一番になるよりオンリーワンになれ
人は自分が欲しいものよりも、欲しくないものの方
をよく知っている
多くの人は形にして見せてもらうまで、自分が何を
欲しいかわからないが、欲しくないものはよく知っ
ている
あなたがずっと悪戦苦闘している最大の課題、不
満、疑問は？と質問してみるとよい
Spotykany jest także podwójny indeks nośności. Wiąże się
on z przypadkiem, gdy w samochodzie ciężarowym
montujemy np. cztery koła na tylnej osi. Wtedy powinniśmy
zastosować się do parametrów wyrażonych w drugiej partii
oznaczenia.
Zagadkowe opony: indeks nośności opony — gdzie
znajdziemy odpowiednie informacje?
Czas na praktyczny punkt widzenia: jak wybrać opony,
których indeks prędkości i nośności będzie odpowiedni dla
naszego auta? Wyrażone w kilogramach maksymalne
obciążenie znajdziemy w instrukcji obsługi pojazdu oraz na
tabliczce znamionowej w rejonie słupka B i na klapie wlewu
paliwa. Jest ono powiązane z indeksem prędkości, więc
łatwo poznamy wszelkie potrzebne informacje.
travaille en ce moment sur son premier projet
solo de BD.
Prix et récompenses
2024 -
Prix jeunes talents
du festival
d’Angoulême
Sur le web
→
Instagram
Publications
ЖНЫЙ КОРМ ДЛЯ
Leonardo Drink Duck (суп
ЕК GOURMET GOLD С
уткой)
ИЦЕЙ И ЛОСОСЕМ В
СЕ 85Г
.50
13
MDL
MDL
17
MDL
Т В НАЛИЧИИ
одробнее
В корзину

________________________________________

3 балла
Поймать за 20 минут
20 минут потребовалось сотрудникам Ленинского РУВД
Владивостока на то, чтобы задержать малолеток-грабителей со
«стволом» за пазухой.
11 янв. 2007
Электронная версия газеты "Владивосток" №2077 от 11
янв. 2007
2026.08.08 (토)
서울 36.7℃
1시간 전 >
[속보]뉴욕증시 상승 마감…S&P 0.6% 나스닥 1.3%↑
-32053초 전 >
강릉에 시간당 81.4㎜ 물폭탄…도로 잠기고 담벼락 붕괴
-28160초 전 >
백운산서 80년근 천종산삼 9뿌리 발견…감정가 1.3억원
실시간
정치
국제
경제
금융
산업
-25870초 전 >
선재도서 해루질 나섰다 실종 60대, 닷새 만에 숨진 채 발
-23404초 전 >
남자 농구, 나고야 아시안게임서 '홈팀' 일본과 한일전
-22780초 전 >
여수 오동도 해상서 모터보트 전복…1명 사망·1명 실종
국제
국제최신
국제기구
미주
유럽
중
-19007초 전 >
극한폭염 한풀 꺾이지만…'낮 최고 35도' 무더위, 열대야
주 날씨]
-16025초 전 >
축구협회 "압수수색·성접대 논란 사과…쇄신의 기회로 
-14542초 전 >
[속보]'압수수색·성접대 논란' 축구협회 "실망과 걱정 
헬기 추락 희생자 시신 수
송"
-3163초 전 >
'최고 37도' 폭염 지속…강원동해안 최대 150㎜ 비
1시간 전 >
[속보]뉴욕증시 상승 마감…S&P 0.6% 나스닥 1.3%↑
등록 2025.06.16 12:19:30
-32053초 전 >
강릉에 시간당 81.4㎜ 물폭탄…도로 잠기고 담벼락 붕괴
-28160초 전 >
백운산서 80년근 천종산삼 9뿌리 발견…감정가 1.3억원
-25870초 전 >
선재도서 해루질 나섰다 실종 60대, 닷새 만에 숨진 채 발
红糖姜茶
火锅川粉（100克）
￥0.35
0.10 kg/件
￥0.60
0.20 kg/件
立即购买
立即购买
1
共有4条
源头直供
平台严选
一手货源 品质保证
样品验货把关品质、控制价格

________________________________________

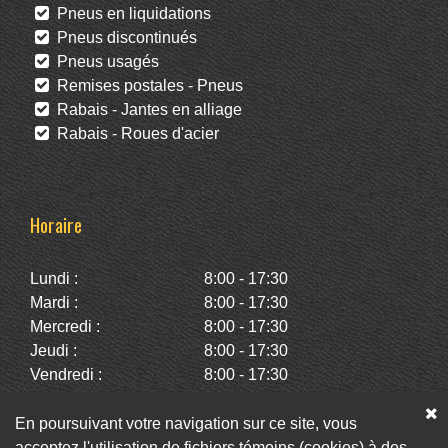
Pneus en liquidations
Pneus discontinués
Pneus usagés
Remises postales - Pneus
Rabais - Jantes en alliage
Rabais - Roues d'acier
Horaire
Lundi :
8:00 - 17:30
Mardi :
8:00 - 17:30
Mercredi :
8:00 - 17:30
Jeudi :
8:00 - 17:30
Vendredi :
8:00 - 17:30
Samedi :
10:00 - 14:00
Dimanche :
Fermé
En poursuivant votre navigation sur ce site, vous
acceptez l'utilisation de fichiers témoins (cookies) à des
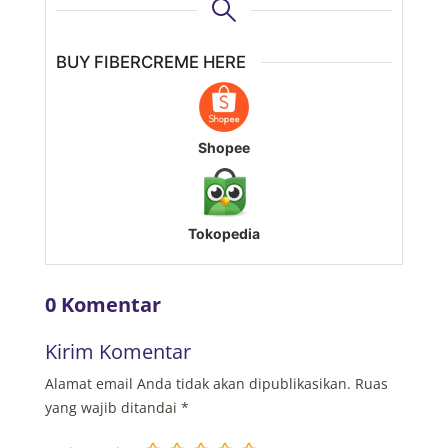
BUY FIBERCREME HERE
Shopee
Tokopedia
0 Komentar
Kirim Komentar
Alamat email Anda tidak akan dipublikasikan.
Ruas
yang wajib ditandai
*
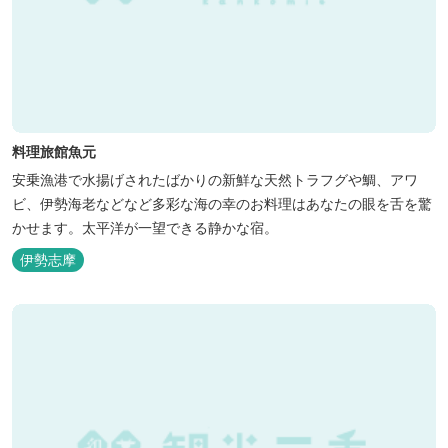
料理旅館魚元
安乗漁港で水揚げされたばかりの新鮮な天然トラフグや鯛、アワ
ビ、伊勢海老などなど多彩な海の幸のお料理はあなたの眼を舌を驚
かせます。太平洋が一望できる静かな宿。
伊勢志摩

________________________________________

**WORK ORDER:**
Every line of the material above that has the string "축구협회" needs pulling out.

**ANSWER FOR THE TASK:**
축구협회 "압수수색·성접대 논란 사과…쇄신의 기회로 
[속보]'압수수색·성접대 논란' 축구협회 "실망과 걱정 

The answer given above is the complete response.